DE1000354B - Production of salts of fluorosulfinic acid - Google Patents

Description

Production of salts of fluorosulfinic acid Salts of fluorosulfinic acid (Fluorosulfinate) have not yet been described in the literature. It was now found that one can easily get to fluorosulfine: th of the alkali metals and Quaternary nitrogen bases can be obtained if the appropriate Fluori.de is sufficient long exposure to the action of gaseous or liquid sulfur dioxide. the The larger the cation of the fluoride in question, the easier it is for the reaction to take place is. So are mainly potash, umfluorid, rubid iumfluorid and cesium fluoride as well Tetraalkylammonium fluoride this reaction accessible. But also sodium fluoride adds sulfur dioxide. to a certain extent, if moderately. The compounds obtained turn out to be independent chemical individuals and by their X-ray diagram not only as slightly modified structurally through the incorporation of sulfur dioxide Fluoride.

The starting fluorides are in a well-dried state, free from Hydrogen fluoride is used, since only the proportion present as a neutral fluoride with the sulfur dioxide reacts to form fluorosulfinate. The implementation with sulfur dioxide takes place at moderate temperatures, preferably at room temperature, depending on the mixing intensity in a longer or shorter period of time. In the case of potassium, rubidium and cesium fluoride almost theoretical yields are achieved at room temperature in a few days.

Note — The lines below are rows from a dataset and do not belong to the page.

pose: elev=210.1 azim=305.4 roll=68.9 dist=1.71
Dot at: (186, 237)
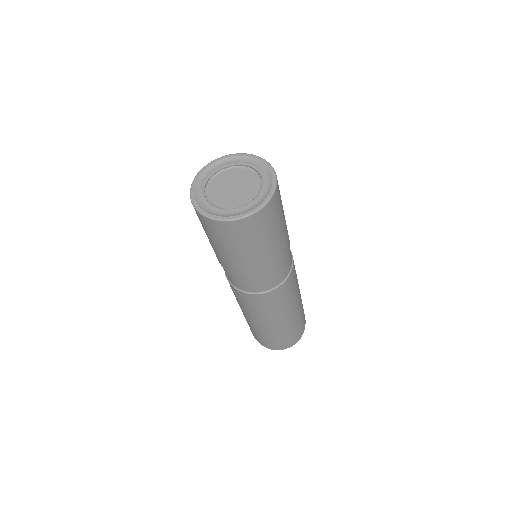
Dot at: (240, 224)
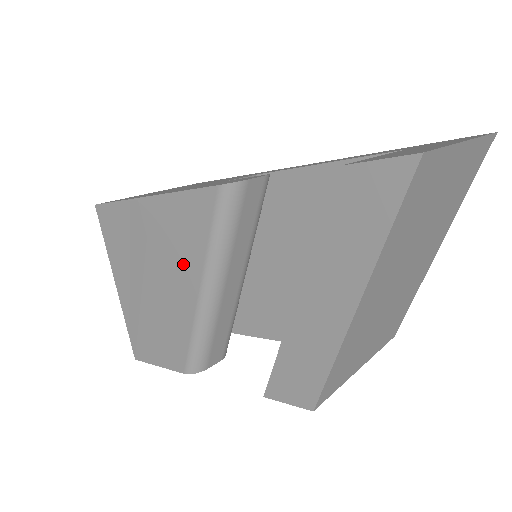
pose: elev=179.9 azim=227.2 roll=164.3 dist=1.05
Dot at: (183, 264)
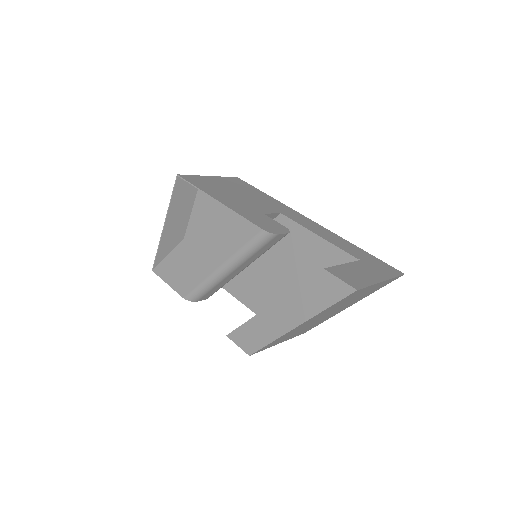
Dot at: (218, 248)
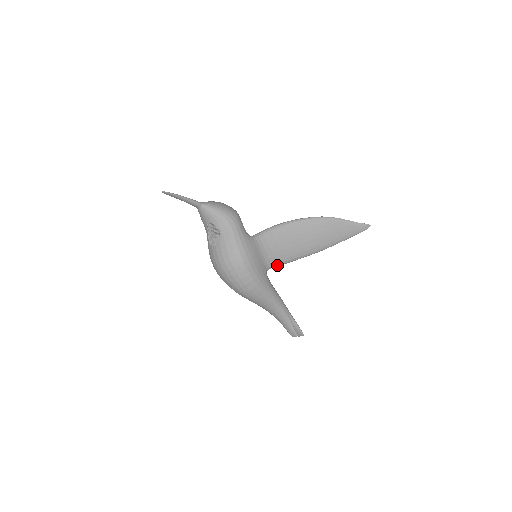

The so obtained Fluo.rsttlfinate are colorless, crystalline powders, which in moist air with splitting off of sulfur dioxide into hydrogettfluorides and disulphites disintegrate. They can be used as particularly effective fluorinating agents.

EXAMPLE i Preparation of potassium fluorosulfinate from potassium fluoride and liquid sulfur dioxide 1 kg of finely powdered potassium fluoride is left to itself in a stirred autoclave of about .I 1 together with about 2 kg of liquid sulfur dioxide with slow stirring at room temperature. After 5 days, the excess sulfur dioxide is drained off at room temperature and atmospheric pressure. The residue, obtained in an amount of 2.05 kg, is a fine colorless powder containing about 96 mole percent potassium fluorosulfinate.

Example 2 Preparation of potassium fluorosulfinate from potassium fluoride and gaseous sulfur dioxide in kg of finely powdered potassium fluoride is converted into an iron Stirring autoclave filled. After displacing the air there is a storage vessel with liquid Sulfur dioxide from room temperature connected via the gas space, so that the appropriate The vapor pressure of the sulfur dioxide also affects the potassium fluoride. After switching on the agitator one observes a lively absorption of sulfur dioxide "the at the addition of about 1 kg of sulfur dioxide. subsides. You get around 2 kg of one about 90% potassium fluorosulfinate.

EXAMPLE 3 Preparation of Rubidium Fluorosulfinate 50 g of rubidium fluoride are melted together with liquid sulfur dioxide in a glass tube and left to stand for 3 days. After opening the glass tube and evaporating the excess sulfur dioxide, rubidium fluorosulfinate is obtained in a practically quantitative yield. The reaction between cesium fluoride and sulfur dioxide proceeds in a similar way with the same favorable result. Example d Preparation of tetrame, tthylammon.iu @ mfluorosulfinate. About 500 g of sulfur dioxide are condensed on 180 g of sharply dried tetramet: hylammonium fluoride at -80 ° and atmospheric pressure. The salt dissolves when the liquefied gas is swiveled around. The excess sulfur dioxide is then evaporated at atmospheric pressure and at about -6 ° and as residue - corresponding to a complete conversion - about 320 g of colorless crystals of the composition [N (CH3) 4] SOZF are obtained.

Claims (1)

1 ' A rr N r A N srt ;; - cn: Manufacture of fluorosulfinate of alkali ni ° tall ° and quaternary nitrogen bases, thereby indicates that the corresponding fluoride has been exposed to the action of gaseous or liquid sulfur dioxide for a sufficiently long time. Considered publications: USA.Patent No .: 2312413,: 2408784, 2 4.08 785, 2 430 963, 2 481 8 0 7. 2 488 2 9 8.